Associate Professor of Pediatrics Cincinnati Children's Hospital Medical Center Cincinnati, Ohio, United States
Background: The COVID-19 vaccine is recommended for adolescents, yet only 72% of U.S. adolescents have received at least one dose. We developed a simulation-based virtual reality (VR) intervention, co-created with community members, to train clinicians in recommending and addressing COVID-19 vaccine hesitancy using motivational interviewing (MI) skills. The intervention included real-time interactions with virtual avatars driven by a human facilitator who provided coaching to participants. Objective: To assess the efficacy of a clinician-focused VR intervention on COVID-19 vaccination rates and to identify clinician-level facilitators and barriers to implementing communication strategies in clinical practice. Design/Methods: We recruited clinicians practicing at an adolescent primary care clinic located within a large, urban academic medical center to participate in the VR intervention in September 2022. The change in vaccination rates was assessed among participants using an interrupted time series design with the pre- and post-intervention periods defined as the three-months prior to and following training, respectively. We also assessed for billing practices related to COVID-19 vaccine counseling behaviors. Chi-square test was used to test for differences in COVID-19 vaccination rates and billing practices. A subset of participating clinicians underwent individual implementation interviews in March 2023. Interview data was recorded, transcribed, and analyzed using the Rapid and Rigorous Qualitative Data Analysis technique. Results: A total of 19 clinicians (46% of eligible clinicians) completed the intervention. The majority were female (68.4%), White (78.9%), and Non-Hispanic (100%). There was no change in patients’ COVID-19 vaccine initiation rates post-training. There was a statistically significant increase in billing for vaccine counseling (1.5% to 5.0%; p=0.003) (Table 1).

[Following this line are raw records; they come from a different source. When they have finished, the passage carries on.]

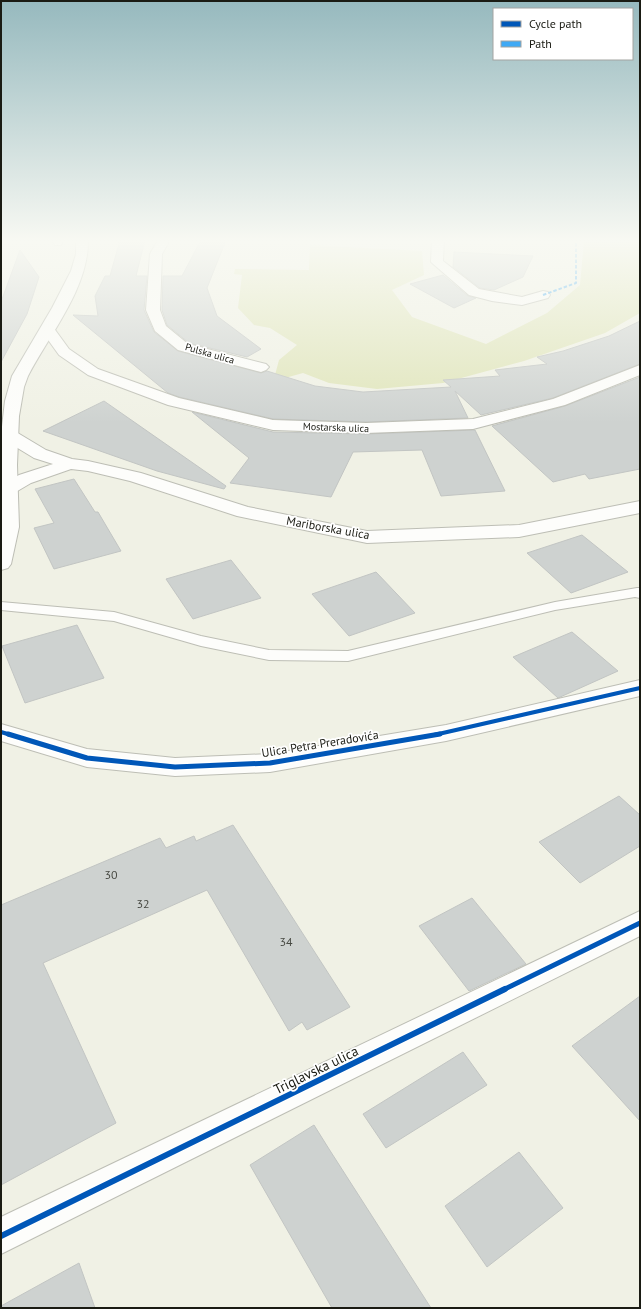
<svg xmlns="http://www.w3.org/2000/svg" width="641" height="1309" font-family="'PT Sans',sans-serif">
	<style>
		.green { fill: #e0e5bb }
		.building { fill: #ced2d0; stroke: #c2c5c3 }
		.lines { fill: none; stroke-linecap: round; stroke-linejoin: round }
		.lane-casing { stroke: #bdbeb5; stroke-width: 2 }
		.street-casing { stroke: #bdbeb5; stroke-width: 2 }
		.secondary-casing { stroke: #bdbeb5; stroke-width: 2 }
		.lane { fill: #fdfdfb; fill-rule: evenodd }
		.street { fill: #fdfdfb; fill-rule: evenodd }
		.secondary { fill: #fdfdfb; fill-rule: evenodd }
		.quiet { stroke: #3fa9f5; stroke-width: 2; stroke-dasharray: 3.5 2; stroke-linecap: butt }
		.cycleway-far2-casing { stroke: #fff; stroke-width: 6 }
		.cycleway-far1-casing { stroke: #fff; stroke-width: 8 }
		.cycleway-casing { stroke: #fff; stroke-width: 8 }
		.cycleway-far2 { stroke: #0057b8; stroke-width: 4 }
		.cycleway-far1 { stroke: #0057b8; stroke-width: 5 }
		.cycleway { stroke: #0057b8; stroke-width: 6 }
		.labels { text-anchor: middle; stroke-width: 3.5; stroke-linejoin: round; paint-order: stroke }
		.far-street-label { font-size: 10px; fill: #1a1b13; stroke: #fff }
		.street-label { font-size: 12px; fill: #1a1b13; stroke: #fff }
		.near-number-label { font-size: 12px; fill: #474942 }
		.near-street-label { font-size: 14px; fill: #1a1b13; stroke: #fff }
	</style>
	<rect width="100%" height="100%" fill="#f0f1e5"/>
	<path class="green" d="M 584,240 L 640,240 L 640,313 L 605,333 L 524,361 L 443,383 L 377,389 L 329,383 L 303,373 L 285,378 L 275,375 L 279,360 L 297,345 L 270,328 L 254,325 L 238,308 L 242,275 L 234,274 L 235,269 L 309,270 L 310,245 L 422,251 L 424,275 L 392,290 L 412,317 L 486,344 L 547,313 L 580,285 Z"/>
	<path class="building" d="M 120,240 L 145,240 L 136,276 L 147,276 L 144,310 L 154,332 L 178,351 L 261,373 L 267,371 L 315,386 L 363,392 L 451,387 L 443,380 L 500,376 L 495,370 L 547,364 L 537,357 L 563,351 L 609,336 L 640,321 L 640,364 L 553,398 L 481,415 L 455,391 L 468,418 L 366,422 L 273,419 L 179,397 L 168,393 L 73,315 L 98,316 L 95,296 L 105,276 L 110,276 Z
		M 201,240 L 226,240 L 207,288 L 217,316 L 261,349 L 247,357 L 189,343 L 167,325 L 162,310 L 163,276 L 182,276 Z
		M 20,250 L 39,277 L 27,314 L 1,362 L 1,302 Z
		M 454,252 L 533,256 L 523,277 L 494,290 L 480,288 L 453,267 Z
		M 443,275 L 468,296 L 476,298 L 454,308 L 410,284 Z
		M 640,377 L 640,469 L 589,479 L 585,474 L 553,482 L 492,426 L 565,406 Z
		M 104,401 L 226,486 L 224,489 L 157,471 L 43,431 Z
		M 192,412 L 273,432 L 366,434 L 475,430 L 505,491 L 441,496 L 422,450 L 353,452 L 331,497 L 230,483 L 249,458 Z
		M 74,479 L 95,512 L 98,512 L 121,551 L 54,569 L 34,528 L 54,523 L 35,489 Z
		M 582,535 L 628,572 L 571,593 L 527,553 Z
		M 231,560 L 261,598 L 193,619 L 166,579 Z
		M 376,572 L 415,613 L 349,636 L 312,594 Z
		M 77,625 L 104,678 L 25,703 L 2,646 Z
		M 572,632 L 618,671 L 558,698 L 513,657 Z
		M 619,796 L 640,815 L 640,846 L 580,883 L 539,842 Z
		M 233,825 L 350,1007 L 307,1030 L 302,1022 L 289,1031 L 207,890 L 43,963 L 116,1123 L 1,1185 L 1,905 L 160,838 L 166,848 L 194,836 L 196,841 Z
		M 472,898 L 526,964 L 469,991 L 419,926 Z
		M 640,996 L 640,1121 L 572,1046 Z
		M 463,1052 L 487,1085 L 386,1148 L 363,1114 Z
		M 314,1125 L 329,1149 L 431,1308 L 332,1308 L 250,1165 Z
		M 519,1152 L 563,1208 L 487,1267 L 445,1206 Z
		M 79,1263 L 95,1308 L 1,1308 L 1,1306 Z"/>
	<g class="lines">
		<defs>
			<path id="lane" d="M 52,240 L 60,240 L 62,243 L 61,245 L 55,245 Z
				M 637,588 L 640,588 L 640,598 L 635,597 L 555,610 L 348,661 L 269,660 L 201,646 L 114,621 L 1,610 L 1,602 L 114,612 L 201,636 L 269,650 L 348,651 L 555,602 Z"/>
			<path id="street" d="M 158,240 L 170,240 L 162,254 L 160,310 L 166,326 L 188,344 L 266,364 L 269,367 L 266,370 L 261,372 L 178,350 L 155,331 L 146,310 L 150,254 Z
				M 432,240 L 444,240 L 443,261 L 479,289 L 522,297 L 543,291 L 548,292 L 550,295 L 548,298 L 522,305 L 492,301 L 469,295 L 431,262 Z
				M 48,326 L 53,327 L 69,349 L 98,369 L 179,398 L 273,420 L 366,423 L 473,419 L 553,399 L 640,365 L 640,375 L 565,405 L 473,429 L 366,433 L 273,430 L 168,405 L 88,375 L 59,355 L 41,330 L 43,327 Z
				M 1,431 L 16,432 L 46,450 L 72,459 L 88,461 L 141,473 L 248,507 L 367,531 L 519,525 L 640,501 L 640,513 L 519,537 L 367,543 L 237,516 L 130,481 L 88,471 L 71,469 L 31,483 L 14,493 L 8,494 L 2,493 L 2,485 L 19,475 L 53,464 L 34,458 L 6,441 L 1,441 Z
				M 640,680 L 640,696 L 446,741 L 270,772 L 175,776 L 87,767 L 1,741 L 1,724 L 87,749 L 175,758 L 270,754 L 446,725 Z
				M 640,911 L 640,936 L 1,1254 L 1,1217 Z"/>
			<path id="secondary" d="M 76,240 L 88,240 C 89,288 49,335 28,376 L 24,387 L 19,416 L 17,465 L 19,527 L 11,564 L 8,568 L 1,570 L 1,435 L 5,401 L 12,376 L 52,308 L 71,271 L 76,254 Z"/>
		</defs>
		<use href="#lane" class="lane-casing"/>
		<use href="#street" class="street-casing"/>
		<use href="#secondary" class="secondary-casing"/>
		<use href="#lane" class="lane"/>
		<use href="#street" class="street"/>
		<use href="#secondary" class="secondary"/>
		<path class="quiet" d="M 543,295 L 576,283 L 576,240"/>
		<defs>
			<path id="cycleway-far2" d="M 1,732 L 11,735
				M 434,735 L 640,688"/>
			<path id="cycleway-far1" d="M 8,734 L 87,758 L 175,767 L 270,763 L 440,734
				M 503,990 L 640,923"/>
			<path id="cycleway" d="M 1,1236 L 505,989"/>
		</defs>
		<use href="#cycleway-far2" class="cycleway-far2-casing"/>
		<use href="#cycleway-far1" class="cycleway-far1-casing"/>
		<use href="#cycleway" class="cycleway-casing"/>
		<use href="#cycleway-far2" class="cycleway-far2"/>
		<use href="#cycleway-far1" class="cycleway-far1"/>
		<use href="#cycleway" class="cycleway"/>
	</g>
	<linearGradient id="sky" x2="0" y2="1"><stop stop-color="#96b9be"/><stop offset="0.57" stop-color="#f8f9f3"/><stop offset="1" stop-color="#f8f9f3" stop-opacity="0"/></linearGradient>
	<rect width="641" height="423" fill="url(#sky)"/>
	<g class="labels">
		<g class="far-street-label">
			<text transform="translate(210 353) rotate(16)" y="4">Pulska ulica</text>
			<text transform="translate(336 427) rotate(2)" y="4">Mostarska ulica</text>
		</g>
		<g class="street-label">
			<text transform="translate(328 528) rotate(10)" y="4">Mariborska ulica</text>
			<text transform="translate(320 744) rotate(-9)" y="4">Ulica Petra Preradovića</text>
		</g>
		<g class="near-number-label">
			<text x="111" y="879">30</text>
			<text x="143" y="908">32</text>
			<text x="286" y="946">34</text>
		</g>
		<g class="near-street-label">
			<text transform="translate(316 1070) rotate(-26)" y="5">Triglavska ulica</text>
		</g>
	</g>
	<rect width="641" height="1309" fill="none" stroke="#1a1b13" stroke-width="4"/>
	<rect x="493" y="8" width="140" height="52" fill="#ffffff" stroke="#a3a4a1"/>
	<rect x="501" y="21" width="20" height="6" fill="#0057b8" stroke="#a3a4a1"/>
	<text x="529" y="28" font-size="12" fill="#1a1b13">Cycle path</text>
	<rect x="501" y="41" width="20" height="6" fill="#3fa9f5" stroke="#a3a4a1"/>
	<text x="529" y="48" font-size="12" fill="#1a1b13">Path</text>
</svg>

Nine participants enrolled in the interviews. Though participants indicated an openness to adopt new COVID-19 vaccine communication skills and appreciated an opportunity for practice, identified barriers to implementation of skills in clinical practice included limited time, concerns of negatively impacting rapport, fatigue related to vaccine discussions, and fading of skills over time (Table 2/3).
Conclusion(s): COVID-19 vaccine initiation did not increase following VR training though billing for time spent counseling increased. Modifications to the intervention might include emphasizing strategies to provide efficient counseling and booster training to support skill retention.